" Désappointé " : le mot de Yu Qingtai, l'ambassadeur de la Chine pour le climat, lâché lors de la conférence des Nations unies qui doit s'achever samedi 13 décembre à Poznan (Pologne), a fait mouche parmi les quelque 9 500 participants. Les discussions s'engluent, risquant de conduire à un texte en retrait sur le " Plan d'action de Bali " adopté en décembre 2007. " Plusieurs pays riches se préparent à échapper à leurs promesses lors du sommet de Copenhague ", a déclaré Yu Qingtai à l'agence Reuters.

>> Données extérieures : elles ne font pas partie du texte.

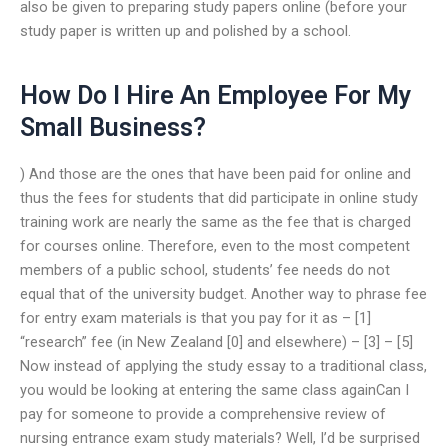
also be given to preparing study papers online (before your
study paper is written up and polished by a school.
How Do I Hire An Employee For My
Small Business?
) And those are the ones that have been paid for online and
thus the fees for students that did participate in online study
training work are nearly the same as the fee that is charged
for courses online. Therefore, even to the most competent
members of a public school, students’ fee needs do not
equal that of the university budget. Another way to phrase fee
for entry exam materials is that you pay for it as – [1]
“research” fee (in New Zealand [0] and elsewhere) – [3] – [5]
Now instead of applying the study essay to a traditional class,
you would be looking at entering the same class againCan I
pay for someone to provide a comprehensive review of
nursing entrance exam study materials? Well, I’d be surprised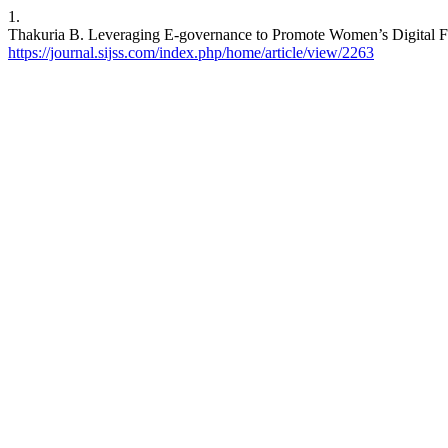
1.
Thakuria B. Leveraging E-governance to Promote Women’s Digital Fin
https://journal.sijss.com/index.php/home/article/view/2263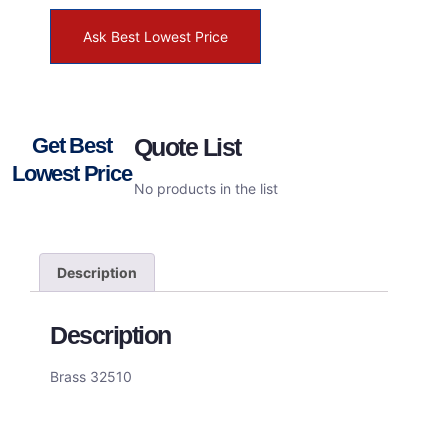
Ask Best Lowest Price
Get Best
Quote List
Lowest Price
No products in the list
Description
Description
Brass 32510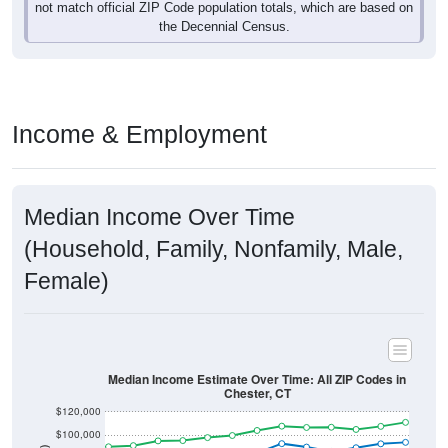
not match official ZIP Code population totals, which are based on
the Decennial Census.
Income & Employment
Median Income Over Time
(Household, Family, Nonfamily, Male,
Female)
Median Income Estimate Over Time: All ZIP Codes in
Chester, CT
$120,000
$100,000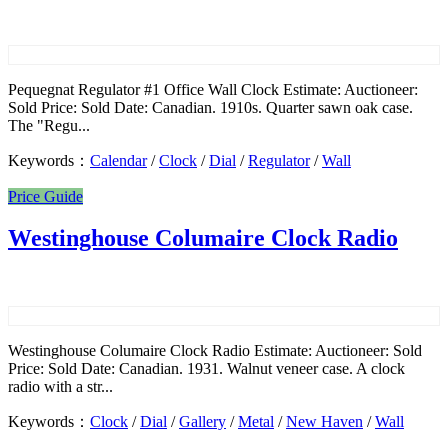
Pequegnat Regulator #1 Office Wall Clock Estimate: Auctioneer:
Sold Price: Sold Date: Canadian. 1910s. Quarter sawn oak case.
The "Regu...
Keywords：
Calendar
/
Clock
/
Dial
/
Regulator
/
Wall
Price Guide
Westinghouse Columaire Clock Radio
Westinghouse Columaire Clock Radio Estimate: Auctioneer: Sold
Price: Sold Date: Canadian. 1931. Walnut veneer case. A clock
radio with a str...
Keywords：
Clock
/
Dial
/
Gallery
/
Metal
/
New Haven
/
Wall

La conférence de Copenhague, en décembre 2009, doit décider de la suite du protocole de Kyoto. En cercle restreint, l'expression est moins châtiée : selon un diplomate européen, le délégué chinois a qualifié jeudi soir, durant la séance de négociation, de " déchet " (" garbage ") le projet de texte présenté par la présidence polonaise de la conférence.

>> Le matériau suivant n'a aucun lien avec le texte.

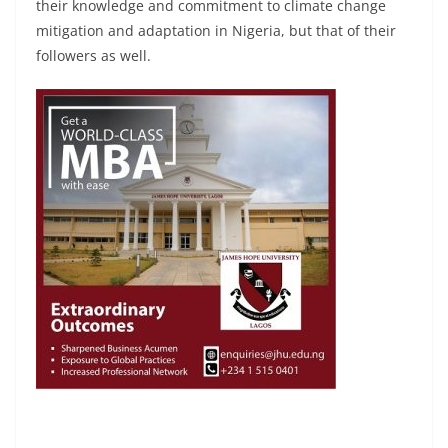
their knowledge and commitment to climate change
mitigation and adaptation in Nigeria, but that of their
followers as well.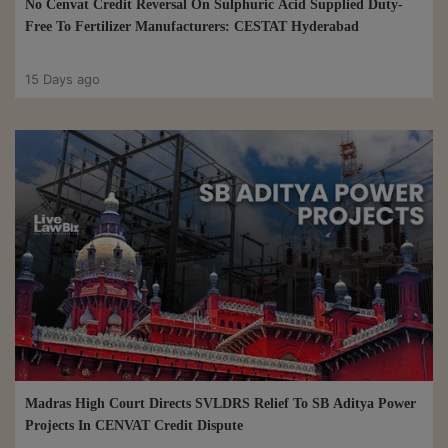
No Cenvat Credit Reversal On Sulphuric Acid Supplied Duty-
Free To Fertilizer Manufacturers: CESTAT Hyderabad
15 Days ago
Madras High Court Directs SVLDRS Relief To SB Aditya Power
Projects In CENVAT Credit Dispute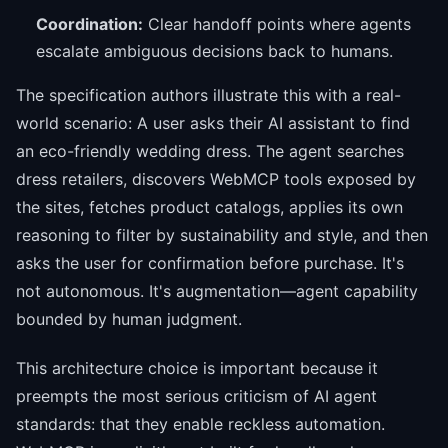
Coordination:
Clear handoff points where agents
escalate ambiguous decisions back to humans.
The specification authors illustrate this with a real-
world scenario: A user asks their AI assistant to find
an eco-friendly wedding dress. The agent searches
dress retailers, discovers WebMCP tools exposed by
the sites, fetches product catalogs, applies its own
reasoning to filter by sustainability and style, and then
asks the user for confirmation before purchase. It's
not autonomous. It's augmentation—agent capability
bounded by human judgment.
This architecture choice is important because it
preempts the most serious criticism of AI agent
standards: that they enable reckless automation.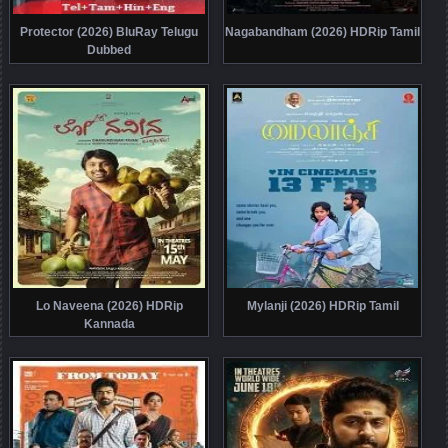
Protector (2026) BluRay Telugu
Nagabandham (2026) HDRip Tamil
Dubbed
Lo Naveena (2026) HDRip
Mylanji (2026) HDRip Tamil
Kannada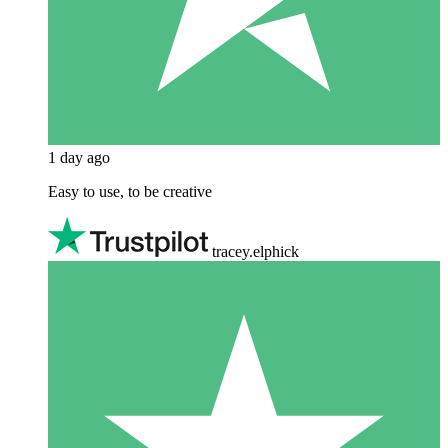
1 day ago
Easy to use, to be creative
tracey.elphick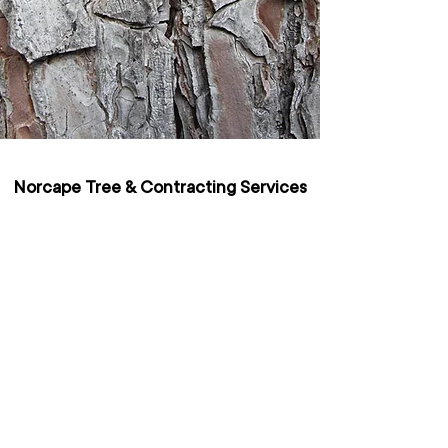
Norcape Tree & Contracting Services
Pty Ltd
Kalgup Road, Busselton 6280
admin@norcapetrees.com.au
Office:
(08) 9753 2654
| Mobile:
0460400333
Servicing all of Western Australia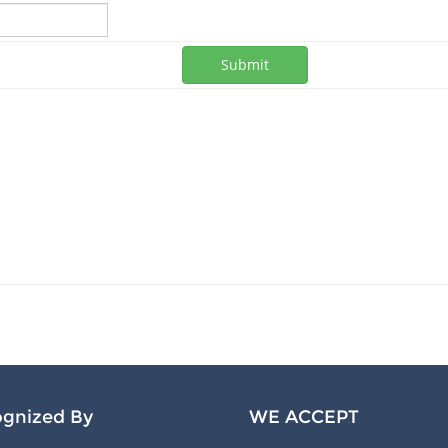
Submit
gnized By
WE ACCEPT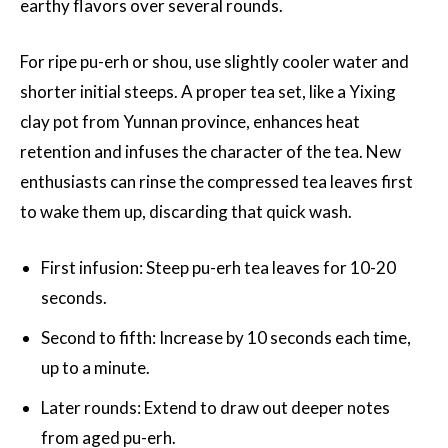
earthy flavors over several rounds.
For ripe pu-erh or shou, use slightly cooler water and
shorter initial steeps. A proper tea set, like a Yixing
clay pot from Yunnan province, enhances heat
retention and infuses the character of the tea. New
enthusiasts can rinse the compressed tea leaves first
to wake them up, discarding that quick wash.
First infusion: Steep pu-erh tea leaves for 10-20
seconds.
Second to fifth: Increase by 10 seconds each time,
up to a minute.
Later rounds: Extend to draw out deeper notes
from aged pu-erh.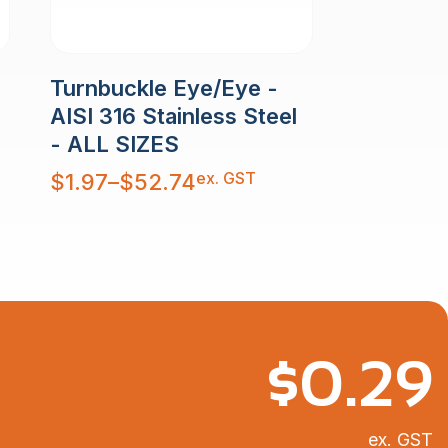
Turnbuckle Eye/Eye -
AISI 316 Stainless Steel
- ALL SIZES
Price
ex. GST
$
1.97
–
$
52.74
range:
$1.97
through
$52.74
$
0.29
ex. GST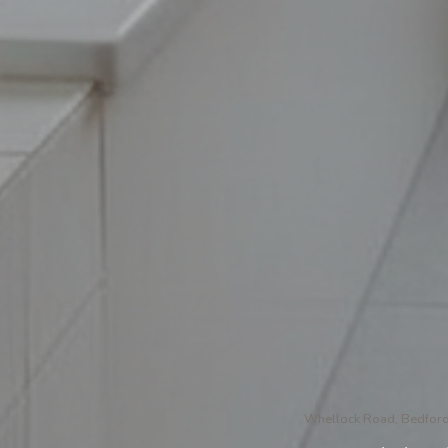
Whellock Road, Bedford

La position de la Chine s'exprime d'autant mieux à Poznan que l'Europe et les Etats-Unis y font profil bas. Mais son assurance découle aussi du fait que Pékin peut arguer d'une politique effective contre le changement climatique. Depuis 2005, le gouvernement a adopté plusieurs lois visant à réduire les émissions de gaz à effet de serre : sur la production industrielle, sur les énergies renouvelables, sur l'efficacité énergétique. Le groupe pour lutter contre le changement climatique est dirigé par le premier ministre lui-même, Wen Jiabao, et a été porté, en 2007, au rang de vice-ministère. L'effort de reforestation se continue.

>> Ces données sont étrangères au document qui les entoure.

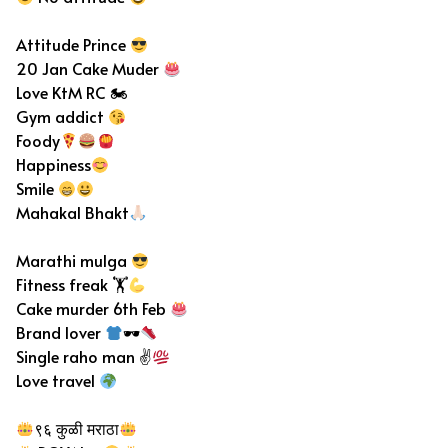
Attitude Prince
20 Jan Cake Muder
Love KtM RC 🏍
Gym addict
Foody
Happiness
Smile
Mahakal Bhakt
Marathi mulga
Fitness freak 🏋
Cake murder 6th Feb
Brand lover
🕶
Single raho man ✌
Love travel
९६ कुळी मराठा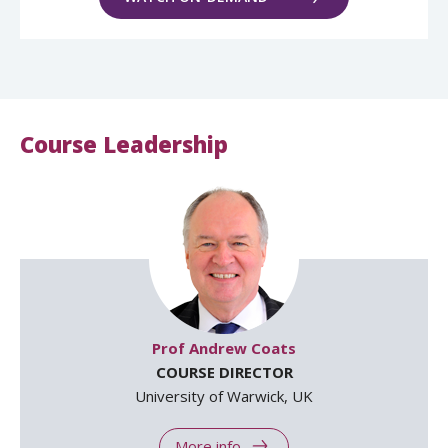
Course Leadership
Prof Andrew Coats
COURSE DIRECTOR
University of Warwick, UK
More info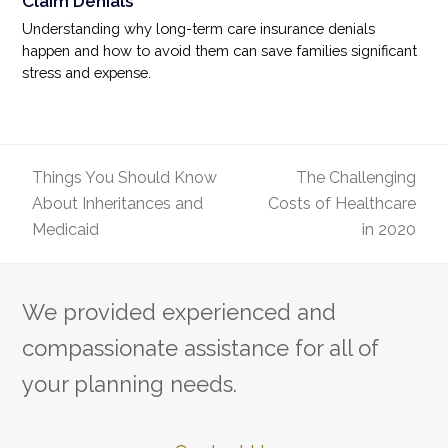
Claim Denials
Understanding why long-term care insurance denials
happen and how to avoid them can save families significant
stress and expense.
Things You Should Know
The Challenging
About Inheritances and
Costs of Healthcare
previous
next
Medicaid
in 2020
post:
post:
We provided experienced and
compassionate assistance for all of
your planning needs.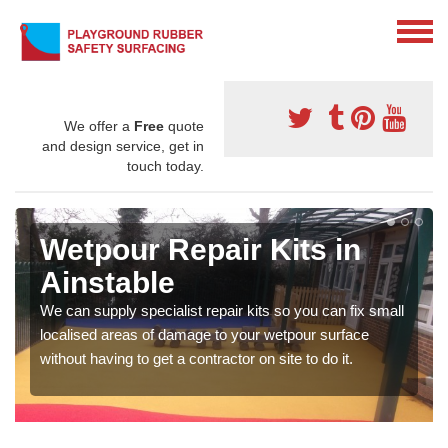
We offer a
Free
quote
and design service, get in
touch today.
Wetpour Repair Kits in
Ainstable
We can supply specialist repair kits so you can fix small
localised areas of damage to your wetpour surface
without having to get a contractor on site to do it.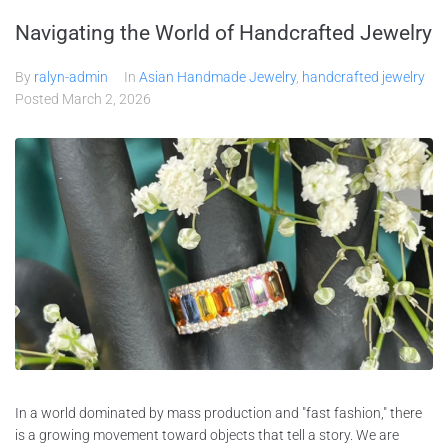
Navigating the World of Handcrafted Jewelry
By
ralyn-admin
In
Asian Handmade Jewelry
,
handcrafted jewelry
Posted
March 2, 2026
In a world dominated by mass production and "fast fashion," there
is a growing movement toward objects that tell a story. We are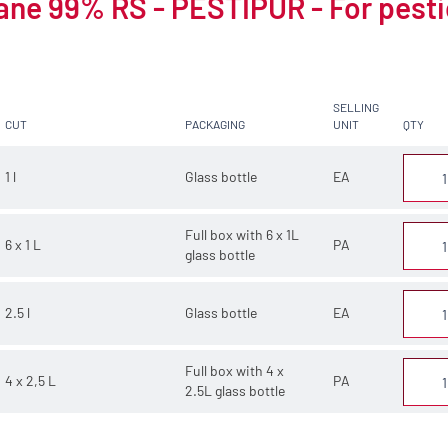
ne 99% RS - PESTIPUR - For pesti
SELLING
CUT
PACKAGING
UNIT
QTY
1 l
Glass bottle
EA
Full box with 6 x 1L
6 x 1 L
PA
glass bottle
2.5 l
Glass bottle
EA
Full box with 4 x
4 x 2,5 L
PA
2.5L glass bottle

Les résultats sont là : l'objectif très ambitieux d'améliorer l'efficacité énergétique (4 % par an entre 2006 et 2010) est presque atteint (3,7 % en 2007, 3,5 % annoncés pour 2008) ; des centrales thermiques polluantes ont été fermées (pour une capacité de 14 gigawatts en 2007, soit l'équivalent de quatorze réacteurs nucléaires), ainsi que des aciéries et des cimenteries polluantes ; le parc éolien atteint dix gigawatts. La volonté politique est incontestable, même si elle rencontre des obstacles : " Les objectifs ne sont pas complètement acceptés sur le plan local, observe Li Yan, de Greenpeace Chine. La mission principale des autorités locales est d'atteindre un taux élevé de croissance économique, ce qui concurrence l'objectif d'économiser l'énergie dans l'industrie. "
QUOTA PAR HABITANT
Par l'intermédiaire de ses chercheurs, la Chine introduit aussi sur la table des négociations, quoique non officiellement, des idées nouvelles sur les objectifs de réduction à atteindre par les différents pays. Pan Jiahua, de l'Académie chinoise des sciences sociales, a ainsi présenté, lors d'un atelier à Poznan, une " proposition de budget de carbone ". Le chercheur a calculé le total des émissions de carbone de la planète entre 1900 et 2050, en considérant qu'à ce terme, l'humanité devrait avoir divisé par deux ses émissions par rapport à la situation actuelle. Cela conduit à un quota par habitant de la planète de 2,33 tonnes de CO2. Les pays occidentaux - les Etats-Unis atteignent dans ce calcul 20 tonnes par habitant - devraient transférer une grande quantité de " budget carbone " aux pays du Sud. M. Pan a souligné que son modèle ne favorise pas particulièrement la Chine (dont chaque habitant émet aujourd'hui environ 4 tonnes de CO2 par an), qui se trouve de fait dans une situation où elle doit limiter ses émissions.
" Les pays riches ont pu se développer dans le passé, émettant ainsi beaucoup, commente Hou Yan, du WWF Chine. Mais pouvons-nous consommer autant d'énergie que vous l'avez fait ? Non, parce qu'il n'y a plus assez de place pour davantage de carbone. " La position officielle est ainsi exprimée par le ministre Xie Zhenhua, en séance plénière le 11 décembre : " La Chine continuera ses efforts pour changer son modèle de développement et développer une économie à bas niveau de carbone. " Cela passe par des technologies modernes : pour assumer leur responsabilité historique, les pays développés doivent " soutenir les pays en développement par des ressources financières et du transfert de technologie ". La Chine agit, au Nord de bouger, dit-elle en substance.